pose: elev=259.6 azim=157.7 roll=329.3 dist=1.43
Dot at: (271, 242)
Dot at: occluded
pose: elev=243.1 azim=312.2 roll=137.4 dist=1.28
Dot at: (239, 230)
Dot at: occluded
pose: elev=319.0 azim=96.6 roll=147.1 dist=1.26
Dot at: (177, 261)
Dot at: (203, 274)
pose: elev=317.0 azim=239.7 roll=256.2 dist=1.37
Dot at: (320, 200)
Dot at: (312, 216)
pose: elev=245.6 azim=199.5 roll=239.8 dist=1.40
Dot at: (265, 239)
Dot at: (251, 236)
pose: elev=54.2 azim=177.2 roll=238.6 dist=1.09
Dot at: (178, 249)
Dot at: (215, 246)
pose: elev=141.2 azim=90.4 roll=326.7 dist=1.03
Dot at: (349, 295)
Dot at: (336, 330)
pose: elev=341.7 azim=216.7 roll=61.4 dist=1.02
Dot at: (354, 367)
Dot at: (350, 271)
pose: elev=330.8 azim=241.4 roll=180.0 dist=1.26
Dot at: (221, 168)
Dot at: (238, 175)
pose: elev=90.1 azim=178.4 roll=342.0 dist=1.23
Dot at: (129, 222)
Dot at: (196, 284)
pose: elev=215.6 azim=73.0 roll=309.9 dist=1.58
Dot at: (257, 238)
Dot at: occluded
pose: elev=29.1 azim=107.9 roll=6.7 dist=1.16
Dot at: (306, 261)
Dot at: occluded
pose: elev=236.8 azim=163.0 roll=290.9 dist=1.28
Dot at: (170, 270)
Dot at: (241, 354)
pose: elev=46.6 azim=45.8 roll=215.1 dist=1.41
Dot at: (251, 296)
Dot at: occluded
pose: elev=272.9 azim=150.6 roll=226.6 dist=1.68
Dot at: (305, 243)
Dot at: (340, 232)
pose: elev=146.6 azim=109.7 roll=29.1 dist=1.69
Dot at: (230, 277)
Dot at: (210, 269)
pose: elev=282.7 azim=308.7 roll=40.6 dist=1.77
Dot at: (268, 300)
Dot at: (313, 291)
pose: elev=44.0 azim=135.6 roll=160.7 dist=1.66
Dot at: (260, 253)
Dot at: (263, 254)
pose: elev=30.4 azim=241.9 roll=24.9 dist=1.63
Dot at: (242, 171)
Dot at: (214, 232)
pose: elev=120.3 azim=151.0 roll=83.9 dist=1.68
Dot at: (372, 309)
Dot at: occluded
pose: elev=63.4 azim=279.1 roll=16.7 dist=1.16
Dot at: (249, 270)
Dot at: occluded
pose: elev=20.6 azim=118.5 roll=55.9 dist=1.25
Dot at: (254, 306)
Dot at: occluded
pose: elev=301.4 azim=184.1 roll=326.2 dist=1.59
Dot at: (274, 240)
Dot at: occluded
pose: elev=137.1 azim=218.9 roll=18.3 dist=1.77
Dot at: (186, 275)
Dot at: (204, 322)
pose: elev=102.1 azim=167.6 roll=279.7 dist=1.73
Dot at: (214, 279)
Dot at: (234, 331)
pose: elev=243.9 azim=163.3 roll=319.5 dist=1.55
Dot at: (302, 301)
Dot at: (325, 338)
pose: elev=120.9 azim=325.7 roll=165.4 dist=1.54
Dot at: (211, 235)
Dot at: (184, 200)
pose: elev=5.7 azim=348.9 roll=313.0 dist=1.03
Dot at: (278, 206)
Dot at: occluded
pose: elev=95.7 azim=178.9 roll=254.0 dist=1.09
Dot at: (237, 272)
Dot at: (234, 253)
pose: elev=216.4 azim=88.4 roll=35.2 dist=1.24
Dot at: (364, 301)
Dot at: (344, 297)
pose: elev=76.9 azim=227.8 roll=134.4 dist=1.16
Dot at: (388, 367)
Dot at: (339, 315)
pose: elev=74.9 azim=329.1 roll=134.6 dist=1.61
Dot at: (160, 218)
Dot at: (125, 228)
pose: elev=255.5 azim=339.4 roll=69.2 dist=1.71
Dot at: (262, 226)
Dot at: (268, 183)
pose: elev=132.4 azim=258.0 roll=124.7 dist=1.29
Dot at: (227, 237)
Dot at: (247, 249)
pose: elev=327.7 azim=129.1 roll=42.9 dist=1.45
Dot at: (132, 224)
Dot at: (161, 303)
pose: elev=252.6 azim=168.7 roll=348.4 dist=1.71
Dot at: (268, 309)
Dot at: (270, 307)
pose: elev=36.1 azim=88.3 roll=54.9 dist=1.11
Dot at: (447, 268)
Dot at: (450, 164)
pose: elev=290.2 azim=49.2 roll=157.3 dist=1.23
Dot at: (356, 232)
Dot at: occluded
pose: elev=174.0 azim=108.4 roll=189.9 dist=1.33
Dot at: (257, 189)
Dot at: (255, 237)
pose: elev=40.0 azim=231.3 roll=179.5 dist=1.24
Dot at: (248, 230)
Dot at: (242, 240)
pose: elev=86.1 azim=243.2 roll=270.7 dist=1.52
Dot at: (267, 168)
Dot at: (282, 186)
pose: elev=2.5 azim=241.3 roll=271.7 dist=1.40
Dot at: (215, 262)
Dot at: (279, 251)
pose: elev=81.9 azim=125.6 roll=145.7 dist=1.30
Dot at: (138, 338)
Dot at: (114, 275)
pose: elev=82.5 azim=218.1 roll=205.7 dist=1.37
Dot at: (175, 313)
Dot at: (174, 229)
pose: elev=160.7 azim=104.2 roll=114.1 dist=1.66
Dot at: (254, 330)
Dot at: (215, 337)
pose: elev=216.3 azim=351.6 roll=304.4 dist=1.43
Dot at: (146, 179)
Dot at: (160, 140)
☆ ☆ ☆
◆ What to work on:
Rewrite the lines above as a Markdown table with two columns, "Row" and "Line". Number each line in the first column, and leave out any blank lines.

◆ The response:
| Row | Line |
|---|---|
| 1 | pose: elev=259.6 azim=157.7 roll=329.3 dist=1.43 |
| 2 | Dot at: (271, 242) |
| 3 | Dot at: occluded |
| 4 | pose: elev=243.1 azim=312.2 roll=137.4 dist=1.28 |
| 5 | Dot at: (239, 230) |
| 6 | Dot at: occluded |
| 7 | pose: elev=319.0 azim=96.6 roll=147.1 dist=1.26 |
| 8 | Dot at: (177, 261) |
| 9 | Dot at: (203, 274) |
| 10 | pose: elev=317.0 azim=239.7 roll=256.2 dist=1.37 |
| 11 | Dot at: (320, 200) |
| 12 | Dot at: (312, 216) |
| 13 | pose: elev=245.6 azim=199.5 roll=239.8 dist=1.40 |
| 14 | Dot at: (265, 239) |
| 15 | Dot at: (251, 236) |
| 16 | pose: elev=54.2 azim=177.2 roll=238.6 dist=1.09 |
| 17 | Dot at: (178, 249) |
| 18 | Dot at: (215, 246) |
| 19 | pose: elev=141.2 azim=90.4 roll=326.7 dist=1.03 |
| 20 | Dot at: (349, 295) |
| 21 | Dot at: (336, 330) |
| 22 | pose: elev=341.7 azim=216.7 roll=61.4 dist=1.02 |
| 23 | Dot at: (354, 367) |
| 24 | Dot at: (350, 271) |
| 25 | pose: elev=330.8 azim=241.4 roll=180.0 dist=1.26 |
| 26 | Dot at: (221, 168) |
| 27 | Dot at: (238, 175) |
| 28 | pose: elev=90.1 azim=178.4 roll=342.0 dist=1.23 |
| 29 | Dot at: (129, 222) |
| 30 | Dot at: (196, 284) |
| 31 | pose: elev=215.6 azim=73.0 roll=309.9 dist=1.58 |
| 32 | Dot at: (257, 238) |
| 33 | Dot at: occluded |
| 34 | pose: elev=29.1 azim=107.9 roll=6.7 dist=1.16 |
| 35 | Dot at: (306, 261) |
| 36 | Dot at: occluded |
| 37 | pose: elev=236.8 azim=163.0 roll=290.9 dist=1.28 |
| 38 | Dot at: (170, 270) |
| 39 | Dot at: (241, 354) |
| 40 | pose: elev=46.6 azim=45.8 roll=215.1 dist=1.41 |
| 41 | Dot at: (251, 296) |
| 42 | Dot at: occluded |
| 43 | pose: elev=272.9 azim=150.6 roll=226.6 dist=1.68 |
| 44 | Dot at: (305, 243) |
| 45 | Dot at: (340, 232) |
| 46 | pose: elev=146.6 azim=109.7 roll=29.1 dist=1.69 |
| 47 | Dot at: (230, 277) |
| 48 | Dot at: (210, 269) |
| 49 | pose: elev=282.7 azim=308.7 roll=40.6 dist=1.77 |
| 50 | Dot at: (268, 300) |
| 51 | Dot at: (313, 291) |
| 52 | pose: elev=44.0 azim=135.6 roll=160.7 dist=1.66 |
| 53 | Dot at: (260, 253) |
| 54 | Dot at: (263, 254) |
| 55 | pose: elev=30.4 azim=241.9 roll=24.9 dist=1.63 |
| 56 | Dot at: (242, 171) |
| 57 | Dot at: (214, 232) |
| 58 | pose: elev=120.3 azim=151.0 roll=83.9 dist=1.68 |
| 59 | Dot at: (372, 309) |
| 60 | Dot at: occluded |
| 61 | pose: elev=63.4 azim=279.1 roll=16.7 dist=1.16 |
| 62 | Dot at: (249, 270) |
| 63 | Dot at: occluded |
| 64 | pose: elev=20.6 azim=118.5 roll=55.9 dist=1.25 |
| 65 | Dot at: (254, 306) |
| 66 | Dot at: occluded |
| 67 | pose: elev=301.4 azim=184.1 roll=326.2 dist=1.59 |
| 68 | Dot at: (274, 240) |
| 69 | Dot at: occluded |
| 70 | pose: elev=137.1 azim=218.9 roll=18.3 dist=1.77 |
| 71 | Dot at: (186, 275) |
| 72 | Dot at: (204, 322) |
| 73 | pose: elev=102.1 azim=167.6 roll=279.7 dist=1.73 |
| 74 | Dot at: (214, 279) |
| 75 | Dot at: (234, 331) |
| 76 | pose: elev=243.9 azim=163.3 roll=319.5 dist=1.55 |
| 77 | Dot at: (302, 301) |
| 78 | Dot at: (325, 338) |
| 79 | pose: elev=120.9 azim=325.7 roll=165.4 dist=1.54 |
| 80 | Dot at: (211, 235) |
| 81 | Dot at: (184, 200) |
| 82 | pose: elev=5.7 azim=348.9 roll=313.0 dist=1.03 |
| 83 | Dot at: (278, 206) |
| 84 | Dot at: occluded |
| 85 | pose: elev=95.7 azim=178.9 roll=254.0 dist=1.09 |
| 86 | Dot at: (237, 272) |
| 87 | Dot at: (234, 253) |
| 88 | pose: elev=216.4 azim=88.4 roll=35.2 dist=1.24 |
| 89 | Dot at: (364, 301) |
| 90 | Dot at: (344, 297) |
| 91 | pose: elev=76.9 azim=227.8 roll=134.4 dist=1.16 |
| 92 | Dot at: (388, 367) |
| 93 | Dot at: (339, 315) |
| 94 | pose: elev=74.9 azim=329.1 roll=134.6 dist=1.61 |
| 95 | Dot at: (160, 218) |
| 96 | Dot at: (125, 228) |
| 97 | pose: elev=255.5 azim=339.4 roll=69.2 dist=1.71 |
| 98 | Dot at: (262, 226) |
| 99 | Dot at: (268, 183) |
| 100 | pose: elev=132.4 azim=258.0 roll=124.7 dist=1.29 |
| 101 | Dot at: (227, 237) |
| 102 | Dot at: (247, 249) |
| 103 | pose: elev=327.7 azim=129.1 roll=42.9 dist=1.45 |
| 104 | Dot at: (132, 224) |
| 105 | Dot at: (161, 303) |
| 106 | pose: elev=252.6 azim=168.7 roll=348.4 dist=1.71 |
| 107 | Dot at: (268, 309) |
| 108 | Dot at: (270, 307) |
| 109 | pose: elev=36.1 azim=88.3 roll=54.9 dist=1.11 |
| 110 | Dot at: (447, 268) |
| 111 | Dot at: (450, 164) |
| 112 | pose: elev=290.2 azim=49.2 roll=157.3 dist=1.23 |
| 113 | Dot at: (356, 232) |
| 114 | Dot at: occluded |
| 115 | pose: elev=174.0 azim=108.4 roll=189.9 dist=1.33 |
| 116 | Dot at: (257, 189) |
| 117 | Dot at: (255, 237) |
| 118 | pose: elev=40.0 azim=231.3 roll=179.5 dist=1.24 |
| 119 | Dot at: (248, 230) |
| 120 | Dot at: (242, 240) |
| 121 | pose: elev=86.1 azim=243.2 roll=270.7 dist=1.52 |
| 122 | Dot at: (267, 168) |
| 123 | Dot at: (282, 186) |
| 124 | pose: elev=2.5 azim=241.3 roll=271.7 dist=1.40 |
| 125 | Dot at: (215, 262) |
| 126 | Dot at: (279, 251) |
| 127 | pose: elev=81.9 azim=125.6 roll=145.7 dist=1.30 |
| 128 | Dot at: (138, 338) |
| 129 | Dot at: (114, 275) |
| 130 | pose: elev=82.5 azim=218.1 roll=205.7 dist=1.37 |
| 131 | Dot at: (175, 313) |
| 132 | Dot at: (174, 229) |
| 133 | pose: elev=160.7 azim=104.2 roll=114.1 dist=1.66 |
| 134 | Dot at: (254, 330) |
| 135 | Dot at: (215, 337) |
| 136 | pose: elev=216.3 azim=351.6 roll=304.4 dist=1.43 |
| 137 | Dot at: (146, 179) |
| 138 | Dot at: (160, 140) |